Another myth about Sharia is that it is anti-women. While it’s true that certain majority-Muslim societies have laws that treat women unfairly, many of these laws, have no basis in Fiqh and/or cherry-picked to suit the needs of the rulers. The Quran recognizes the absolute equality of men and women as human beings and proclaims that they are each other’s partners in promoting the common good. Shariah therefore requires that both men and women have equal access to knowledge; it requires a woman’s consent before marriage; and it allows her the right to initiate divorce under certain conditions. Muslim jurists allowed abortion in the first trimester of pregnancy, especially if the mother’s health was in jeopardy. Above all, Sharia allows a woman to inherit property from her male relatives and to keep this property for herself, even after marriage – her husband cannot lay any claim to it. In contrast, European Christian women were not allowed to hold on to their property after marriage until the 19th century. Muslim feminists campaigning for equal legal rights in Muslim majority societies today draw their arguments and strength from Sharia. Some hold that the Quranic verse that men are the “protectors” (Qawwamun) of women, as signifying inferiority of the woman. However, as scholars like Wadud, Azizah al Hibri (1982) and Riffat Hassan(1999) argue, linguistically  Qawwamun means ‘breadwinners’ or those who provide a means of support or livelihood’. Thus this verse charge men with maintaining women from their economic resources in which they have been preferred(given more of than women). Many Muslim countries have female judges too.

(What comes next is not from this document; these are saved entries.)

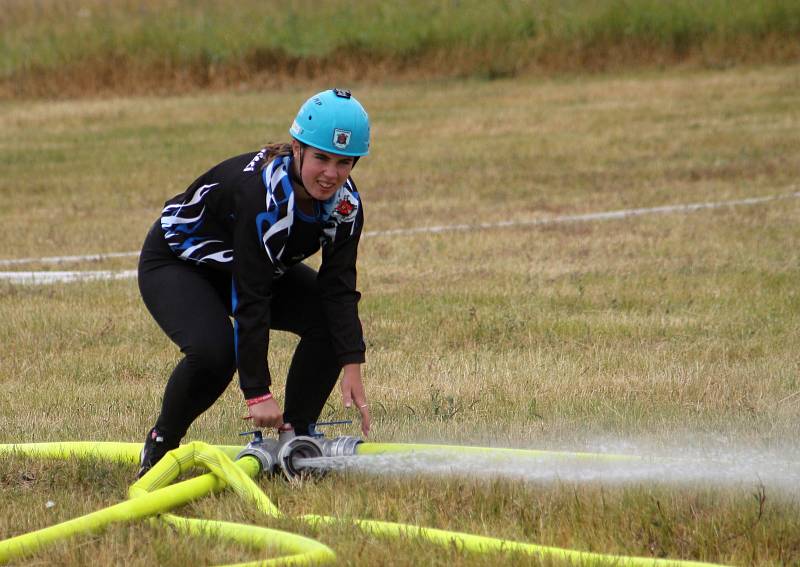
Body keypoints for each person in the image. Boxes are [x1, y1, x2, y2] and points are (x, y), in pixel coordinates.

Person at [135, 88, 371, 478]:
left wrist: (351, 361)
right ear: (297, 148)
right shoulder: (264, 196)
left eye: (344, 162)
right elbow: (252, 297)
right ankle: (161, 445)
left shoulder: (346, 206)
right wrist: (257, 392)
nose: (331, 174)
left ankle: (295, 438)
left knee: (326, 317)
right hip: (180, 263)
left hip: (250, 266)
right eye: (321, 158)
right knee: (214, 354)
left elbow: (339, 287)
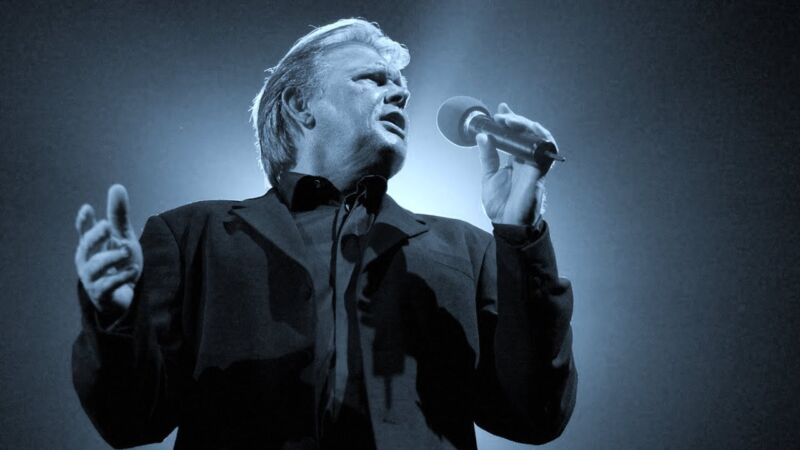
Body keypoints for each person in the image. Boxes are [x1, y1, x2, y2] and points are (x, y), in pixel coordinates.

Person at [72, 18, 577, 450]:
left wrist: (520, 234)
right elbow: (130, 421)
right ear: (300, 104)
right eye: (372, 78)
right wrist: (117, 321)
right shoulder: (192, 236)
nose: (400, 93)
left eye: (400, 84)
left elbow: (535, 414)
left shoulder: (468, 249)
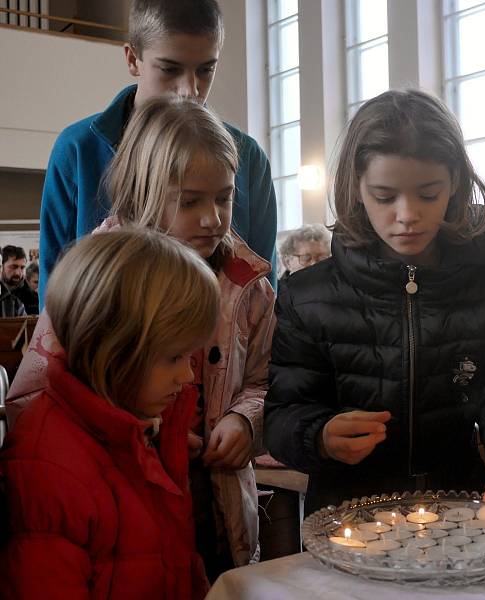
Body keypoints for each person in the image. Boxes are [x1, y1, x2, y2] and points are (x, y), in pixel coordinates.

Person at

After all, family life is where the individual sense of religious and cultural identity is most strongly embedded and it is there that justice, equality and fairness should begin. Family law even in Muslim-majority countries has undergone tremendous change over the past century, and this process continues today with intensity and even controversy. The Quran and the Holy Prophet(OWBP)'s traditions urge Islamic society to do justice to all human beings. Thus, there seems to be no reason 'why justice should be denied to the suffering Muslim women in the redress of their grievances in the implementation of family laws’. 



It is therefore nothing but fair ( and also not too late) that both JSM and FM groups ( which represents some of the best brains in the community) should look beyond their set of recommendations conflicting with those of the opposing one and sit around a table with or without (a) moderator/s to look for ways and means of finding common ground and a way out of this frustrating stalemate, in the best interests of the community and those crying out for redress from the injustices of the present MMDA. The ACJU as a responsible body should discontinue its’ damaging dissemination campaign against the JSM report recommendations and act sensibly to bring about a consensus ; the wider Muslim community too cannot be caught napping and should also bring pressure on all of them to consider this as a priority .

The differences are not totally irreconcilable or absolutely at tangents; it only needs a holistic approach in the wider spirit of the Sharia and also dispelling fears harboured by the other. Further, at a wider level, greater questions also need to be answered as well : Will mere reforming the Act restore and offer full protection of the rights of Muslim women, men and children? Is a reform of the MMDA the answer to address issues facing the Muslim community and particularly Muslim women and girls?. Be it as it may, the history and Almighty Allah will judge them eventually if they unduly delay further or fail to grasp this golden opportunity to correct the historic injustices in the Act and make MMDA ‘fit for purpose’.